An der richtigen Adresse beziehen wir ein Zimmer mit Blick auf die Kirche.

Nach dem Abstreifen von Schuhen und Socken erwartet mich eine böse Überraschung. Houston - we have a Problem!

Nachdem ich weder umgeknickt noch mir den Knöchel angeschlagen habe, kann ich die kräftige Schwellung nur auf einen Insektenstich gestern Nachmittag zurückführen. Das Problem ist recht eindrücklich, die Haut gespannt: Ich kann nur kühlen und hoffen, dass der rechte Knöchel morgen besser aussieht.
22.40 schweizer Franken für die Hauptspeise und 7 Franken fürs Achterl Wein - die Preise sind gewöhnungsbedürftig, doch zumindest schmeckt es ausgezeichnet.

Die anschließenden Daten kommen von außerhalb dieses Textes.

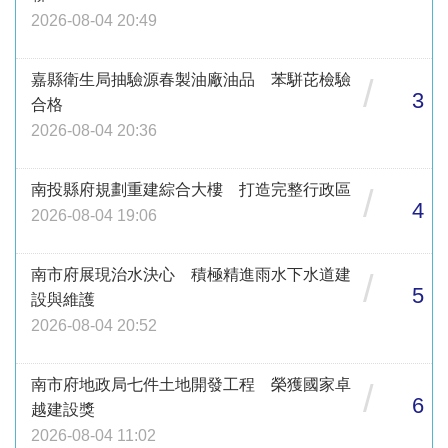
2026-08-04 20:49
嘉縣衛生局抽驗源春製油廠油品 苯駢芘檢驗
/
3
合格
2026-08-04 20:36
南投縣府規劃重建綜合大樓 打造完整行政區
/
4
2026-08-04 19:06
南市府展現治水決心 積極精進雨水下水道建
/
5
設與維護
2026-08-04 20:52
南市府地政局七件土地開發工程 榮獲國家卓
/
6
越建設獎
2026-08-04 11:02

Nach dem Essen gehen wir mit England und Dänemark in die Verlängerung und machen uns Gedanken:
Morgen Regen, ein stark geschwollener Fuß? Ich versuche, dabei zu bleiben, mich nicht über Dinge zu ärgern, die ich nicht ändern kann und wir legen und bester Hoffnung schlafen.